> [What you need to do] Copy the material from the line with "Firmness (N)" up to and including the line with "Around what value", leaving out any pictures.

> [Records]
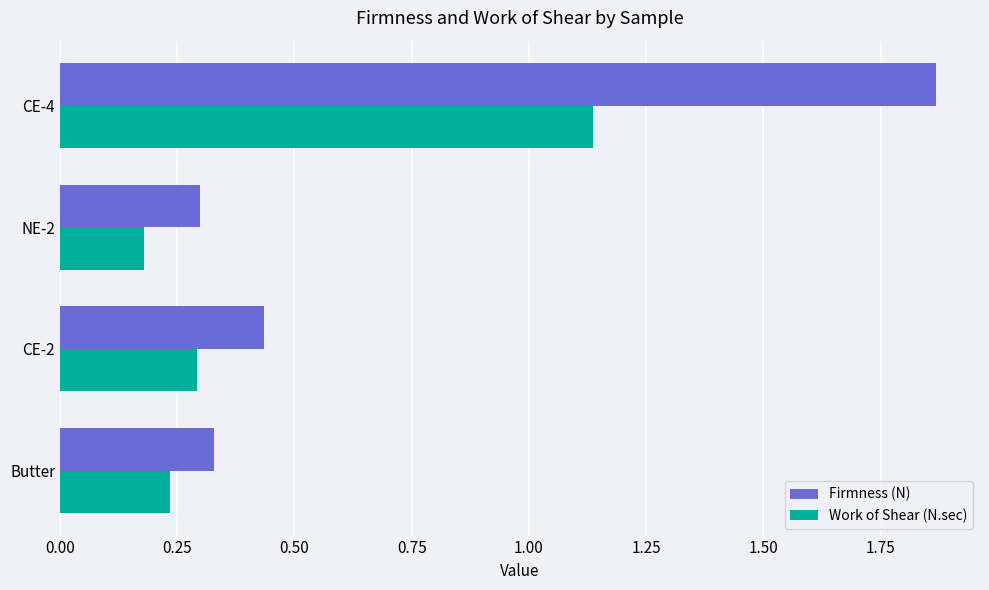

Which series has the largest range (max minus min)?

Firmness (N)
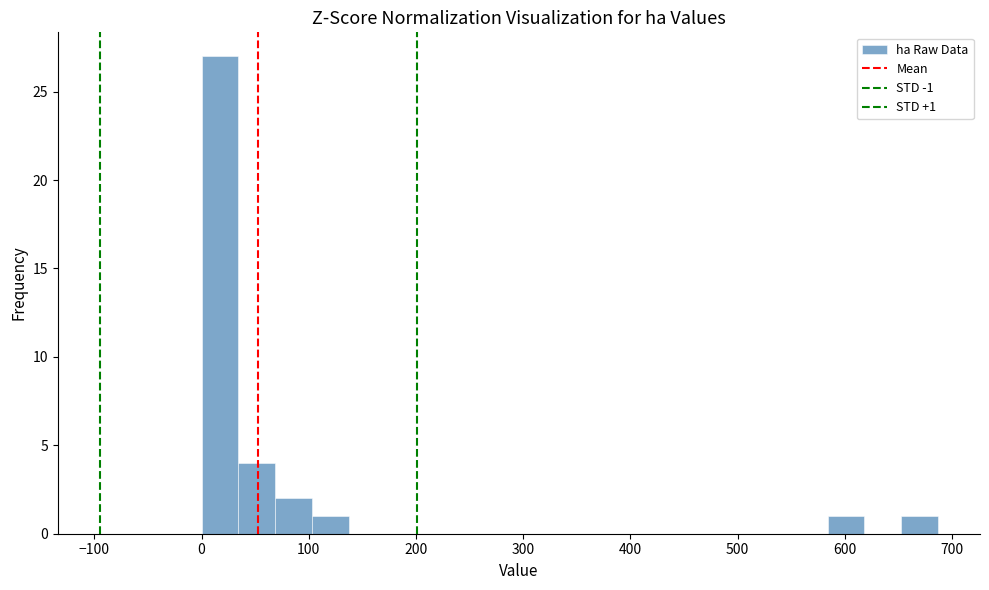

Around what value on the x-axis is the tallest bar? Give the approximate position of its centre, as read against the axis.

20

...

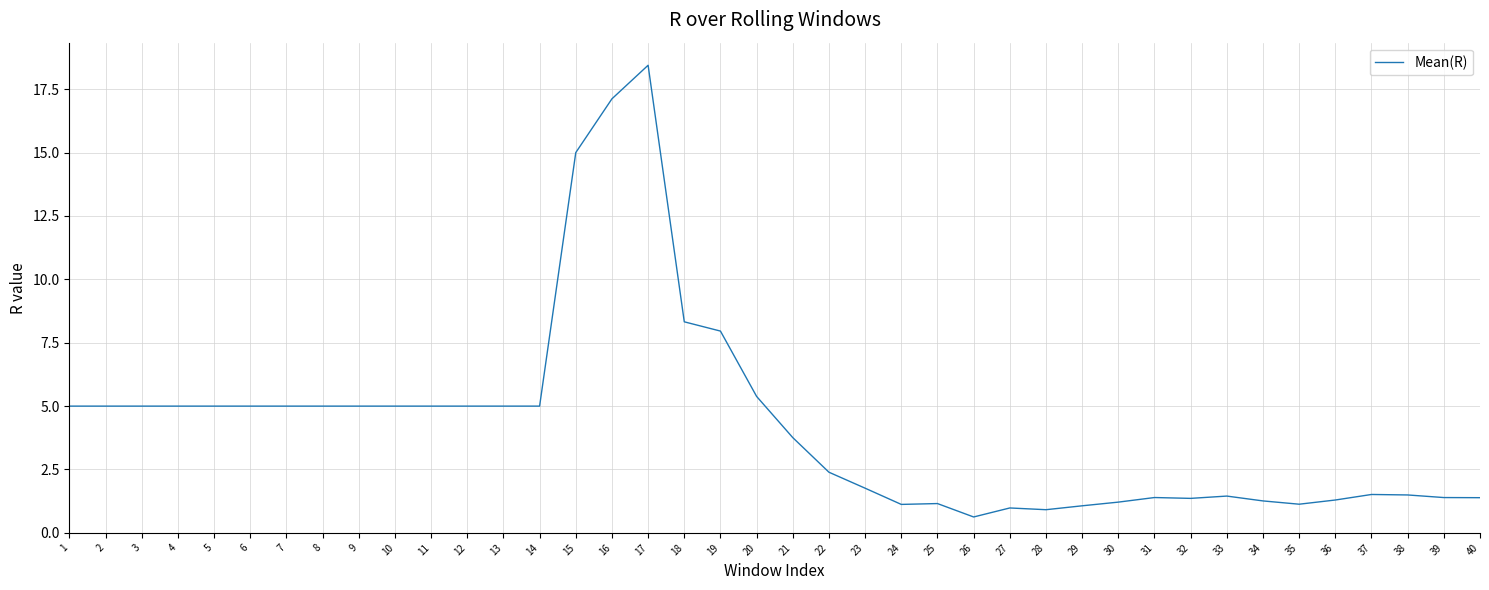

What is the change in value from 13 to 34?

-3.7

> [Solution to the exercise]
Firmness (N)

Around what value on the x-axis is the tallest bar? Give the approximate position of its centre, as read against the axis.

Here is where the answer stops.